● **Information**:
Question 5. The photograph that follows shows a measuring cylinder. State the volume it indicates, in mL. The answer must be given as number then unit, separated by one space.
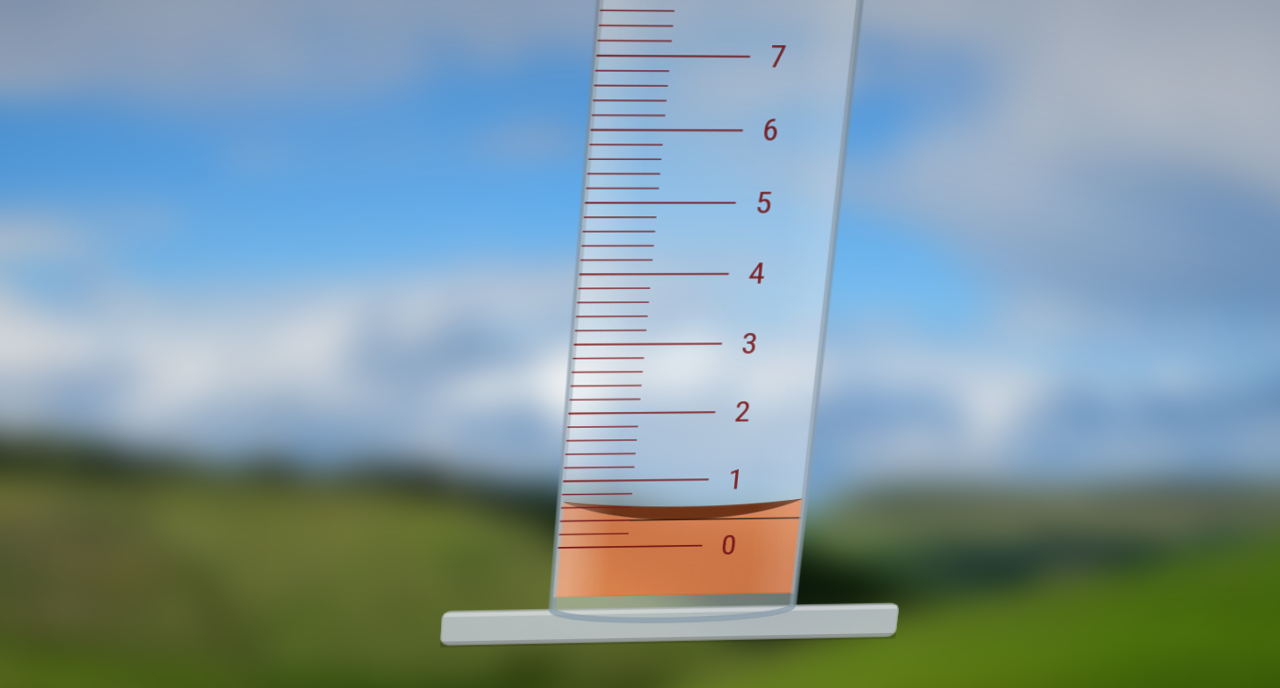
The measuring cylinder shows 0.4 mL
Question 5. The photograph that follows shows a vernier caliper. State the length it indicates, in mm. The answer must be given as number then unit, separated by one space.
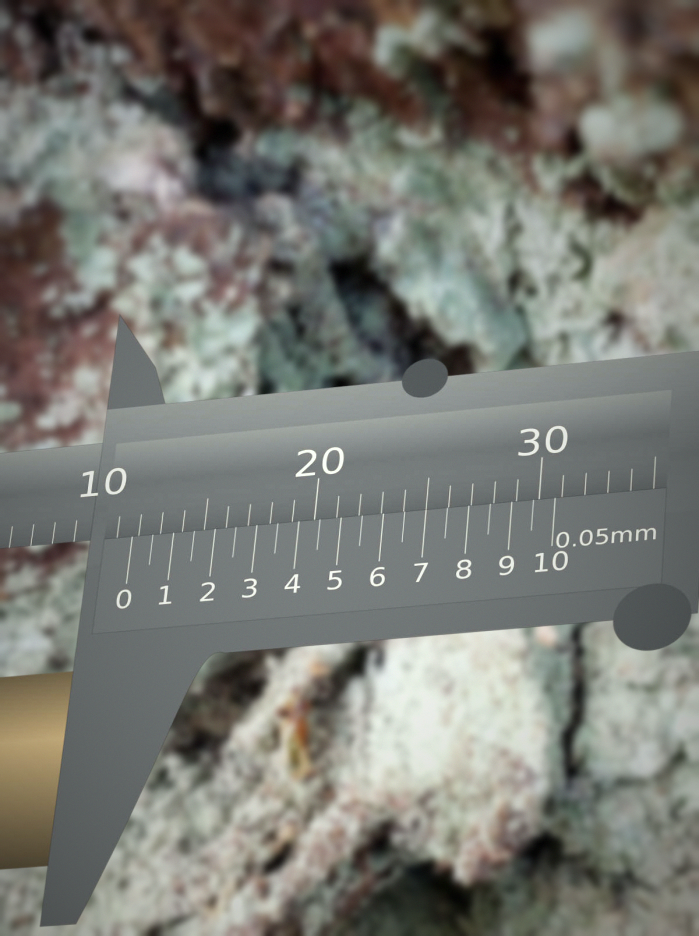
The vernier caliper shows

* * *

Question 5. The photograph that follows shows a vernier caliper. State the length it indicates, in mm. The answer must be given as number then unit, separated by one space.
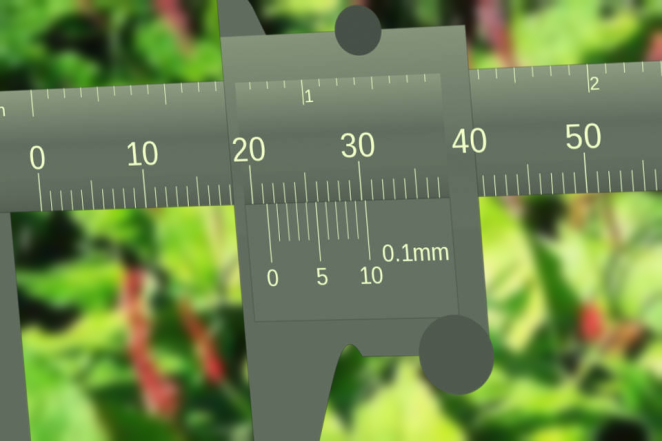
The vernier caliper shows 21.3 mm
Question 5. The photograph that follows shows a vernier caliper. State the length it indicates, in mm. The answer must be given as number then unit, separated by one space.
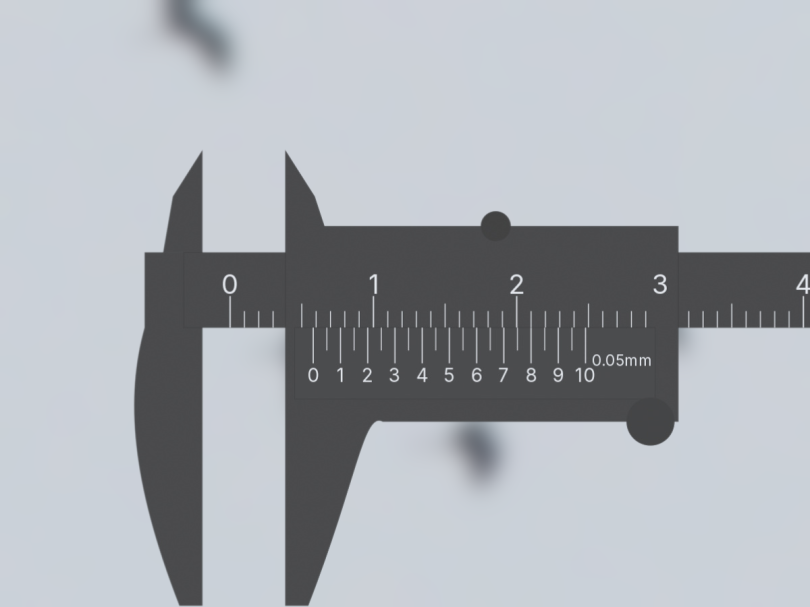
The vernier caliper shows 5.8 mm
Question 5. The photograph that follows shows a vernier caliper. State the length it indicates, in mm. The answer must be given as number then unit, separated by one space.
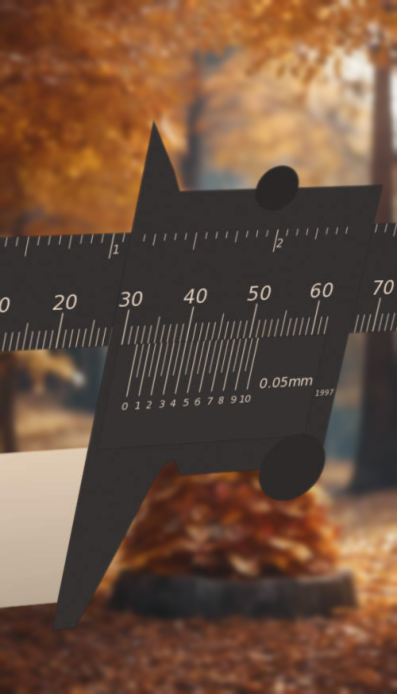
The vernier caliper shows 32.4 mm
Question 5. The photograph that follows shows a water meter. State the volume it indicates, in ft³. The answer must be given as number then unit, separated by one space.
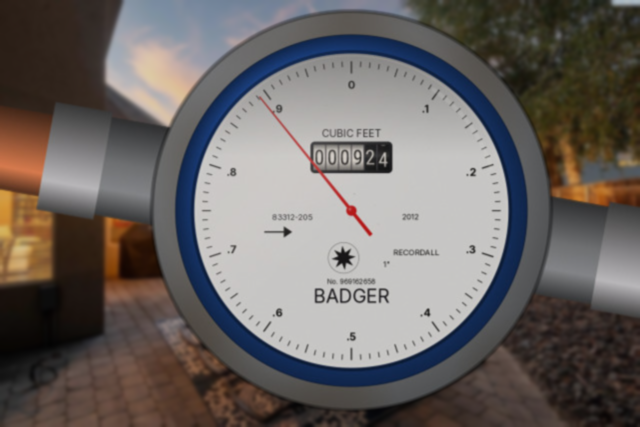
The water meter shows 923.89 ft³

● **What is needed**: Give the lines between the one holding "Question 5. The photograph that follows shows a water" and the one holding "The water meter shows 923.89 ft³", inclusive, as a numbered list with blank lines left out. Leave the pictures out of the answer.

● **Output of the task**:
1. Question 5. The photograph that follows shows a water meter. State the volume it indicates, in ft³. The answer must be given as number then unit, separated by one space.
2. The water meter shows 923.89 ft³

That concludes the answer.